The roles I have been getting recently were much older, smaller. But even those were not interesting. I am 37. I don’t think people are interested in telling the stories of women in their thirties. Because who is making these decisions? Men in their fifties are taking these calls. They want to see women in their twenties. That’s the crux of the matter. If it’s not men in their fifties, then it’s women pretending to be men in their fifties, because that’s what works.
So I have to do my own thing. I make my own films. I am a mom. I am bringing up a feminist son. What else can I do? I am fairly optimistic like that.
From our balcony, we see a park and a street. Every day, we see boys in the park playing football or cricket, or walking on the street, or at night on their motorcycles. And I ask my son Haroon, “Where are the girls? How come you don’t see any girls?” And he says, “Yeah, where are they?

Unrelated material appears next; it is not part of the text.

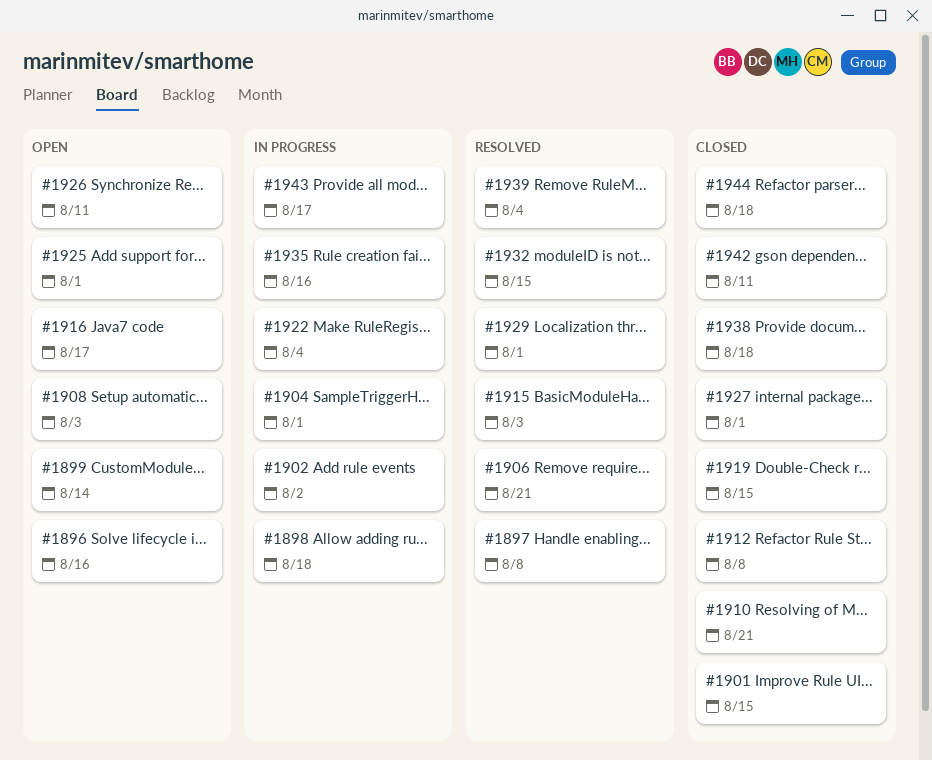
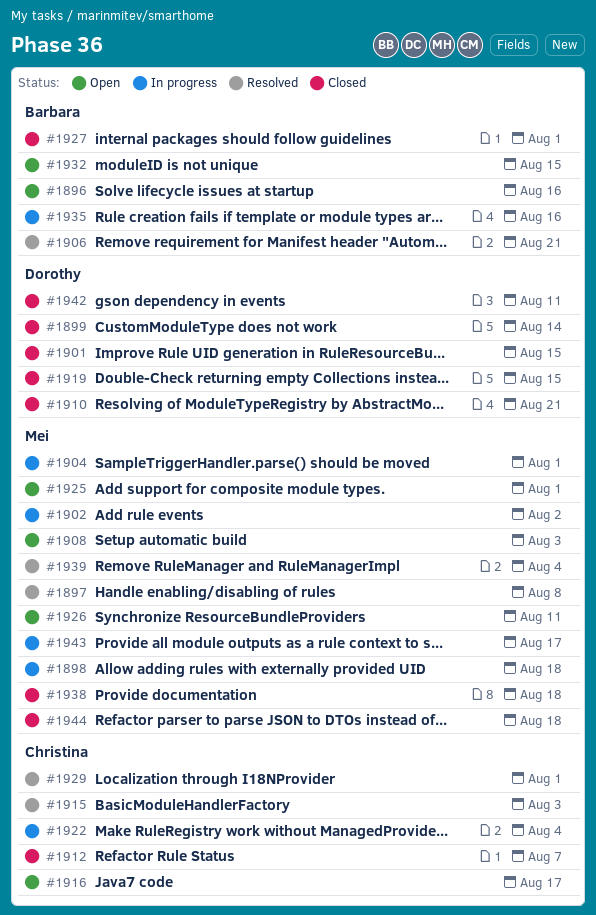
#1899, status: Open -> Closed
#1912, due: Aug 8 -> Aug 7
#1932, status: Resolved -> Open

What are they doing?” It’s not that we have answers. But we have to ask the question. Why are the girls not in public spaces, or why are they not owning the streets like the boys are?
My mum, the way she lived her life, inspired me. For many years, she lived as a single mum, and she did her thing fearlessly. She didn’t really care what people thought. She has high moral principles and values, and did what she wanted to do to make herself happy. That was a great example. I have many strong women in my life: my mom, my mashi [aunt], my mother’s friends. They live life on their own terms.